En 2020, la démocratie participative était vraiment le leitmotiv de notre campagne, et ma plus grande frustration est que notre mandat débute avec le Covid. Cela a malheureusement été un frein absolu : la participation c’est l’humain, et c’est donc le contact, et les outils à notre disposition ne peuvent remplacer ces temps d’échange et de partage. 

Au-delà de cela, je suis ravi et extrêmement enthousiaste de ce que nous avons pu mettre en place et de comment les citoyens se saisissent des nouveaux outils à disposition.

Certaines choses peuvent perturber les élus, comme l’ouverture des commissions municipales aux membres du conseil de participation citoyenne. C’est un équilibre à trouver afin que chacun puisse participer et proposer, mais aussi faire évoluer et transformer les outils de participation. Une fois que tout le monde comprend, parmi les élus, mais aussi les services, que l’on ne peut pas avancer sans associer la population, on comprend que ce n’est pas un frein, mais parfois des accélérateurs de projets, et c’est extraordinaire.

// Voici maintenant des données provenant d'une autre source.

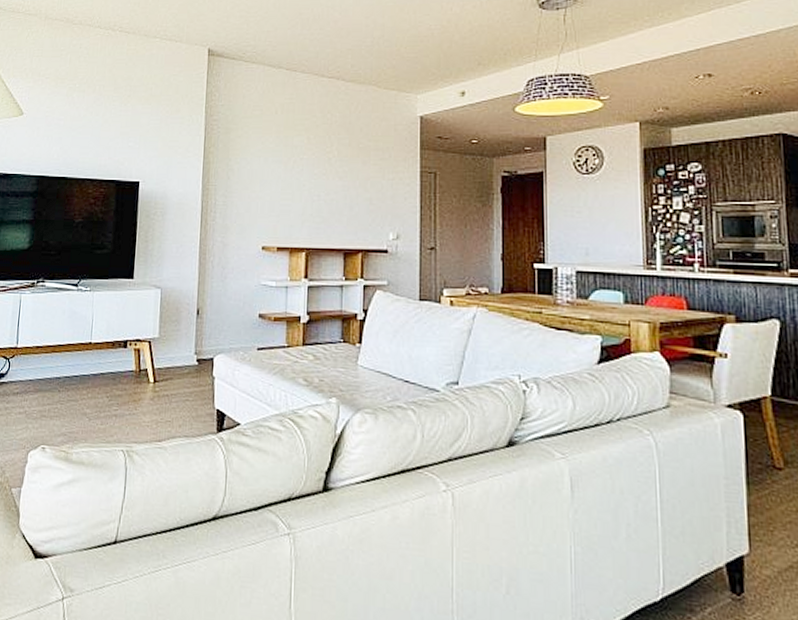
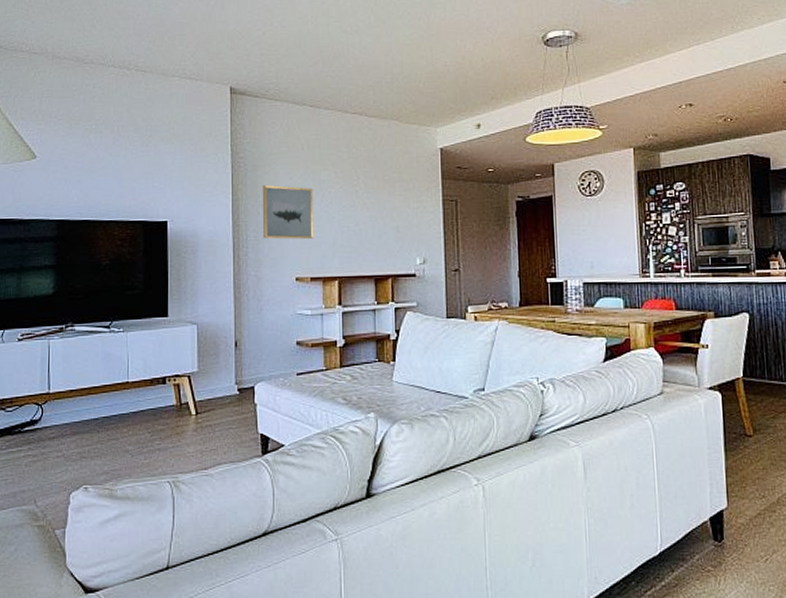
wall art: none [232,148,285,208] -> present [262,184,314,240]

Et aujourd’hui, ça prend aussi dans la population ! Notre plus gros succès, c’est le budget participatif citoyen, avec plus de 70 projets déposés et 44 projets retenus, qui sont de qualité.

 

Quels conseils donneriez-vous à une autre municipalité qui souhaiterait déployer une telle démarche dans sa ville ?

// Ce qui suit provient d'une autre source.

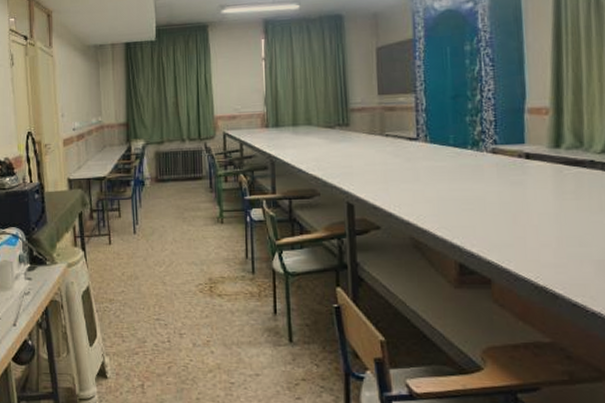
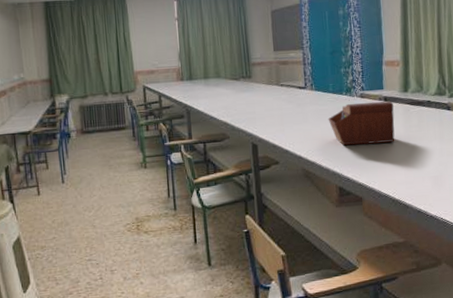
sewing box: none [446,159,540,213] -> present [328,101,395,146]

Tout d’abord, il est important pour chaque ville de s’adapter à son contexte et aux attentes de ses habitants.

Il est également très important de miser sur la formation des citoyens à la participation, en mettant à leur disposition des outils pédagogiques.

Enfin, il est essentiel de bien comprendre et d’expliquer l’articulation entre la démocratie participative et la démocratie représentative, qui ne se remettent pas mutuellement en cause.